By Nate Raymond
NEW YORK (Reuters) - A former portfolio manager at Visium Asset Management LP was convicted of fraud on Thursday, following a trial that stemmed from a federal investigation that led to the New York-based hedge fund's closure last year.
Stefan Lumiere, whose sister had married Visium founder Jacob Gottlieb, was found guilty by a federal jury in Manhattan on securities fraud, wire fraud and conspiracy charges. The jury needed less than two hours to reach a verdict.
Prosecutors said Lumiere, 46, and others deceived investors through a mismarking conspiracy while overseeing the Visium Credit Opportunities Fund, which in 2012 reported peak net assets of $471.5 million. Visium closed the fund in April 2013, court papers show.
Eric Creizman, a lawyer for Lumiere, told reporters that his client plans to appeal.
The trial followed a federal probe of Visium that prompted the $8 billion firm's wind-down and charges against three others, including Sanjay Valvani, a portfolio manager who committed suicide in June after being accused of insider trading.
According to prosecutors, Lumiere helped rig the process of the Visium fund's distressed debt holdings by, among other things, obtaining sham quotes from brokers, who gave them the inflated values they wanted, prosecutors said.
This allegedly caused the fund's net asset value to be overstated by tens of millions of dollars each month, and deceived investors into believing the bonds were relatively liquid.
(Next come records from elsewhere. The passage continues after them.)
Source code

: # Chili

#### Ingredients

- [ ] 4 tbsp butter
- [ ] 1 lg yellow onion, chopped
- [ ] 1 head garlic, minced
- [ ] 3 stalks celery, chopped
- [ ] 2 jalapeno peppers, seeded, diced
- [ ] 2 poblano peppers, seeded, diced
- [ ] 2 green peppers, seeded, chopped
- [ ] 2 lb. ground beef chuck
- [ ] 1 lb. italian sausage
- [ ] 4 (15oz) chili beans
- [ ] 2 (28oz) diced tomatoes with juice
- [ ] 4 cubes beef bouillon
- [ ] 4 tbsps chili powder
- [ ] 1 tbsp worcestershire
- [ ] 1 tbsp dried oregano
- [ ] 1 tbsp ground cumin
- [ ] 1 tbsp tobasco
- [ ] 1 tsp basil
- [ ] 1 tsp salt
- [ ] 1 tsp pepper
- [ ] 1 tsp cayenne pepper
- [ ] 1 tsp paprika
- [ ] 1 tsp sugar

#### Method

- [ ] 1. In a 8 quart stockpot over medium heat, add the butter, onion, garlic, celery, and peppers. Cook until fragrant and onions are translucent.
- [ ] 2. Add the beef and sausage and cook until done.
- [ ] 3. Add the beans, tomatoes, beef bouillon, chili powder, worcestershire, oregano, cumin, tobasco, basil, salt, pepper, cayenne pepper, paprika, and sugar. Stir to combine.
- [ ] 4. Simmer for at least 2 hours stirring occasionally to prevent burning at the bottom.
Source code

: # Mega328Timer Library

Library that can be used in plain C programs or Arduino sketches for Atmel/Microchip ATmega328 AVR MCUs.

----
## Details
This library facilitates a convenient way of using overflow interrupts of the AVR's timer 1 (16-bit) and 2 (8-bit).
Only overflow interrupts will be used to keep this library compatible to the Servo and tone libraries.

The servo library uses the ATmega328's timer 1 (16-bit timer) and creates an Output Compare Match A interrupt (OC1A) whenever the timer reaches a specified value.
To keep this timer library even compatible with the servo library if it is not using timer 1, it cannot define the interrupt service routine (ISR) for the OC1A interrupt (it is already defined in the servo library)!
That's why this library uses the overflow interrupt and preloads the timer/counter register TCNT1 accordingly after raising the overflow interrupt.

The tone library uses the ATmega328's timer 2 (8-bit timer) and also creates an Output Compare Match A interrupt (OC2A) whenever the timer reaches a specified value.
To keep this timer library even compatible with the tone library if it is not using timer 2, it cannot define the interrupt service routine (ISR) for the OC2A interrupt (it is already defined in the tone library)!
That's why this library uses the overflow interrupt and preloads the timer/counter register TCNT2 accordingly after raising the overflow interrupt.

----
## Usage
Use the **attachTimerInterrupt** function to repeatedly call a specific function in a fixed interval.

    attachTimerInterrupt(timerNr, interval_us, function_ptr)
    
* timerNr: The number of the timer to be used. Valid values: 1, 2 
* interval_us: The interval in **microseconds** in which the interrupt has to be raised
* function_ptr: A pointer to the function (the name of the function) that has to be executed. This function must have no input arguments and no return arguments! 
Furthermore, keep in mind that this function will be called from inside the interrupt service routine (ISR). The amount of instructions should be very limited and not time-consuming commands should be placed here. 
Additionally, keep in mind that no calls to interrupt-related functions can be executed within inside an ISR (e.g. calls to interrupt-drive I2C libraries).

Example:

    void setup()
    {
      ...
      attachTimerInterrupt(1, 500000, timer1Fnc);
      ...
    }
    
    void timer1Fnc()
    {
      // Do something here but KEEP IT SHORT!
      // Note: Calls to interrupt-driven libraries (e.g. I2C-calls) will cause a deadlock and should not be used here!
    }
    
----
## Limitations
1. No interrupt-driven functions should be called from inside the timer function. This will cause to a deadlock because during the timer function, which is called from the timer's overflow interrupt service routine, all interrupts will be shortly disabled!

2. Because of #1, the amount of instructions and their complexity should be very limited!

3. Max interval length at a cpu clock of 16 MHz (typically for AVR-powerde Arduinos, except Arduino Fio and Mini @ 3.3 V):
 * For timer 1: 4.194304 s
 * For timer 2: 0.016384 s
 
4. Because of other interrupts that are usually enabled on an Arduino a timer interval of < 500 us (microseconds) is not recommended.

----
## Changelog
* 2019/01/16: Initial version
In his closing argument earlier in the day, Creizman maintained that Lumiere had no incentive to inflate the fund's value, and challenged prosecutors' claim that Lumiere had been motivated by greed after having been denied a bonus.
Creizman called his client the "low man on the totem pole" at Visium, where his boss thought he did a poor job and where Gottlieb was in the midst of divorcing Lumiere's sister.
"Stefan Lumiere had no motive to commit this crime," he said.
But Assistant U.S. Attorney Joshua Naftalis countered that Lumiere, wanting to keep his job, was seeking to inflate the value of the bond fund's securities holdings after his positions sustained losses and investors began pulling out.
"He needed a way to keep the score himself," he said. "So he corrupted the valuation process... Lumiere put garbage into the process, and garbage got spit out right back to investors."
The case is U.S. v. Lumiere, U.S. District Court, Southern District of New York, No. 16-cr-00483.